Not according to a government sponsored 2012 analysis by the RAND. They were unable to detect any statistically significant reduction in health care costs from wellness initiatives .  .  The University of Illinois study cited above, actually found that those who didn’t participate in wellness programs had lower healthcare costs than those who did!

So, why do employers sponsor wellness programs?

Health Affairs concluded that whatever cost savings are achieved “from wellness programs may come from cost shifting, with the most vulnerable employees—those from lower socioeconomic strata with the most health risks—probably bearing greater costs that in effect subsidize their healthier colleagues.”

In other words, the primary motive behind employers adoption of wellness programs is financial.

Wellness Programs are a Neoliberal Scam

Wellness programs erode worker solidarity.  Employees who are penalized are incented to find employment elsewhere and young, healthy workers who benefit financially, lose sympathy for their older, sicker colleagues who drive up costs.
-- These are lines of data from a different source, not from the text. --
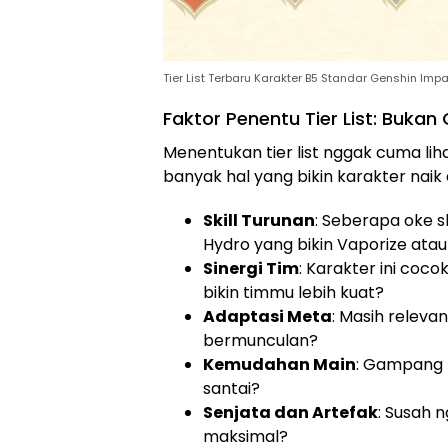
Tier List Terbaru Karakter B5 Standar Genshin Imp
Faktor Penentu Tier List: Buk
Menentukan tier list nggak cuma lih
banyak hal yang bikin karakter naik 
Skill Turunan
: Seberapa oke s
Hydro yang bikin Vaporize atau
Sinergi Tim
: Karakter ini coco
bikin timmu lebih kuat?
Adaptasi Meta
: Masih releva
bermunculan?
Kemudahan Main
: Gampang n
santai?
Senjata dan Artefak
: Susah n
maksimal?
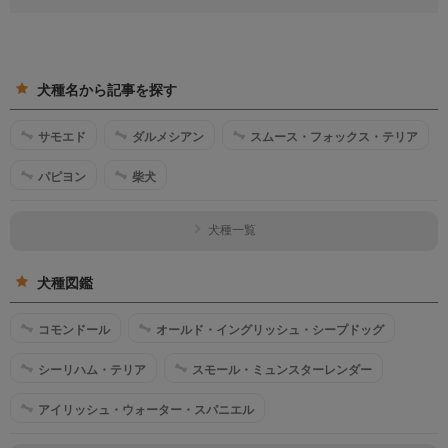
犬種名から記事を探す
サモエド
ダルメシアン
スムース・フォックス・テリア
パピヨン
柴犬
犬種一覧
犬種図鑑
コモンドール
オールド・イングリッシュ・シープドッグ
シーリハム・テリア
スモール・ミュンスターレンダー
アイリッシュ・ウォーター・スパニエル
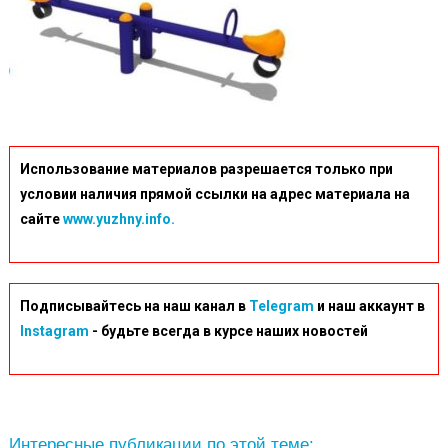
Использование материалов разрешается только при
условии наличия прямой ссылки на адрес материала на
сайте
www.yuzhny.info.
Подписывайтесь на наш канал в
Telegram
и наш аккаунт в
Instagram
- будьте всегда в курсе наших новостей
Интересные публикации по этой теме:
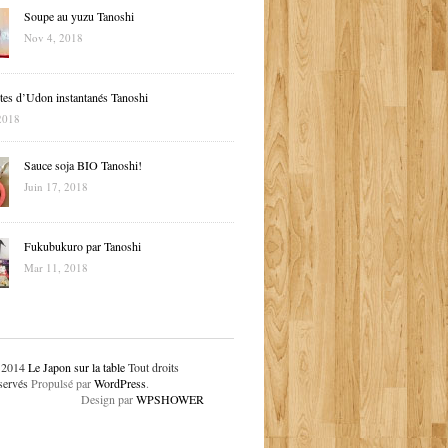
Soupe au yuzu Tanoshi
Nov 4, 2018
tes d’Udon instantanés Tanoshi
2018
Sauce soja BIO Tanoshi!
Juin 17, 2018
Fukubukuro par Tanoshi
Mar 11, 2018
 2014
Le Japon sur la table
Tout droits
servés
Propulsé par
WordPress
.
Design par
WPSHOWER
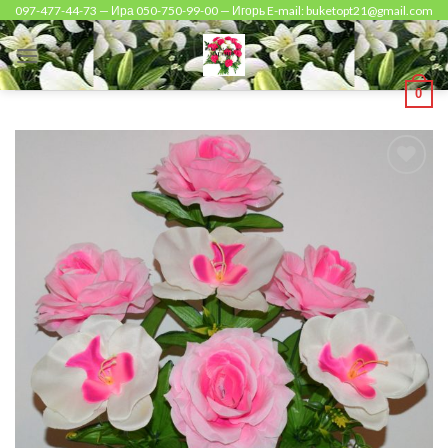
Skip
097-477-44-73 — Ира 050-750-99-00 — Игорь E-mail: buketopt21@gmail.com
to
content
0
Add to
Wishlist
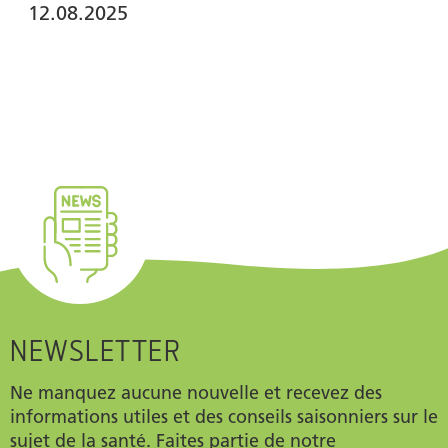
12.08.2025
NEWSLETTER
Ne manquez aucune nouvelle et recevez des
informations utiles et des conseils saisonniers sur le
sujet de la santé. Faites partie de notre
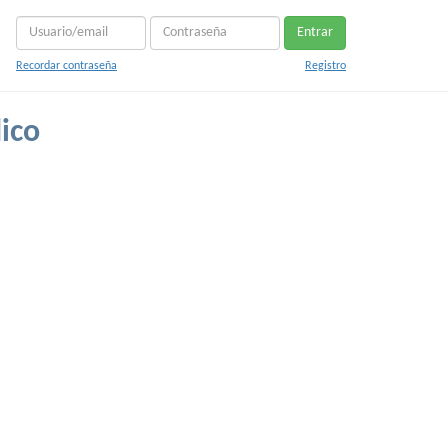
Entrar
Recordar contraseña
Registro
ico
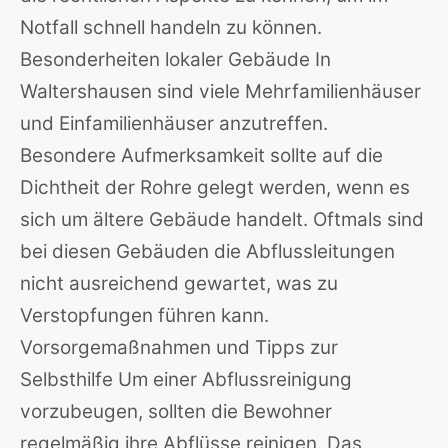
Notfall schnell handeln zu können.
Besonderheiten lokaler Gebäude In
Waltershausen sind viele Mehrfamilienhäuser
und Einfamilienhäuser anzutreffen.
Besondere Aufmerksamkeit sollte auf die
Dichtheit der Rohre gelegt werden, wenn es
sich um ältere Gebäude handelt. Oftmals sind
bei diesen Gebäuden die Abflussleitungen
nicht ausreichend gewartet, was zu
Verstopfungen führen kann.
Vorsorgemaßnahmen und Tipps zur
Selbsthilfe Um einer Abflussreinigung
vorzubeugen, sollten die Bewohner
regelmäßig ihre Abflüsse reinigen. Das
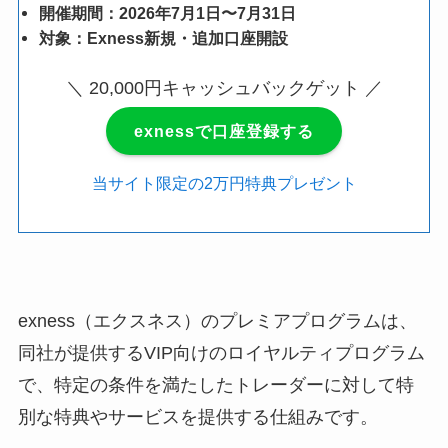
開催期間：2026年7月1日〜7月31日
対象：Exness新規・追加口座開設
＼ 20,000円キャッシュバックゲット ／
exnessで口座登録する
当サイト限定の2万円特典プレゼント
exness（エクスネス）のプレミアプログラムは、
同社が提供するVIP向けのロイヤルティプログラム
で、特定の条件を満たしたトレーダーに対して特
別な特典やサービスを提供する仕組みです。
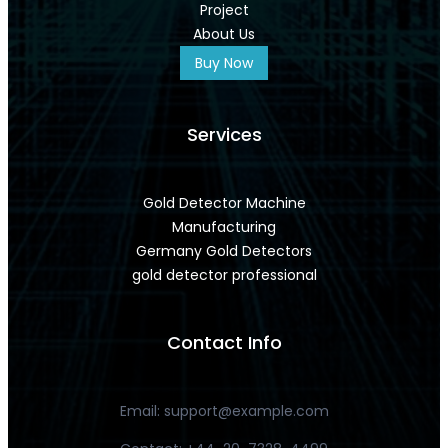
Project
About Us
Buy Now
Services
Gold Detector Machine
Manufacturing
Germany Gold Detectors
gold detector professional
Contact Info
Email: support@example.com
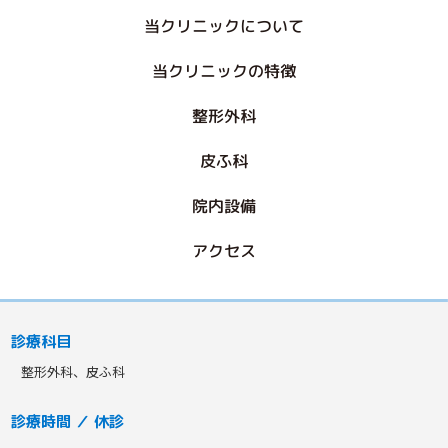
当クリニックについて
当クリニックの特徴
整形外科
皮ふ科
院内設備
アクセス
診療科目
整形外科、皮ふ科
診療時間 ／ 休診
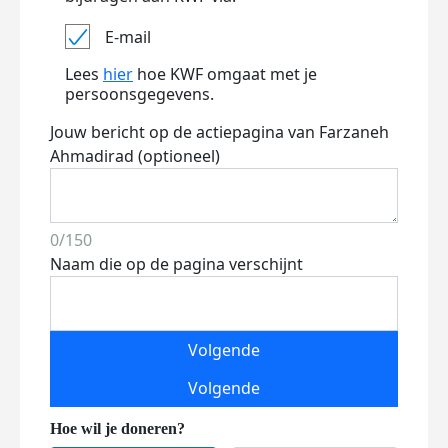
E-mail
Lees
hier
hoe KWF omgaat met je
persoonsgegevens.
Jouw bericht op de actiepagina van Farzaneh
Ahmadirad (optioneel)
0/150
Naam die op de pagina verschijnt
Volgende
Volgende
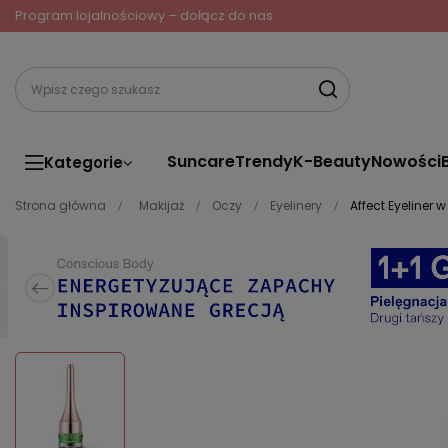
Program lojalnościowy – dołącz do nas
Suncare
Trendy
K-Beauty
Nowości
Kategorie
Strona główna
Makijaż
Oczy
Eyelinery
Affect Eyeliner 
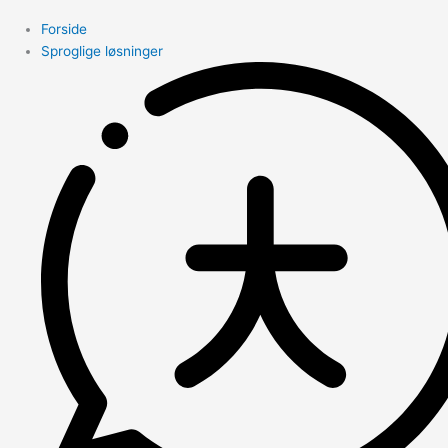
Forside
Sproglige løsninger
The case for wellness programs is informed by the neoliberal notion that you are the cause of your health problems and that you can choose to be well!

This perspective ignores the social context of health.  For instance, lower income people and minorities have worse health status (higher mortality, more chronic illness, more depression, and “diseases of despair” such as opioid addiction) than more economically secure groups.  And, the precariousness of job tenure and relentless erosion of income has led to higher stress levels which negatively affects health and well-being.

Wellness programs are not a serious effort to improve population or workforce health. Like so many neoliberal initiatives they are complex, opaque programs that participants are encouraged to “choose” for their own betterment.  A sheen of paternalistic caring hides their real intent which is to increase the income, power and wealth of corporations by fobbing off health care costs on the poor and the sick.

The methods of patient gouging are indeed complex—and evil as well.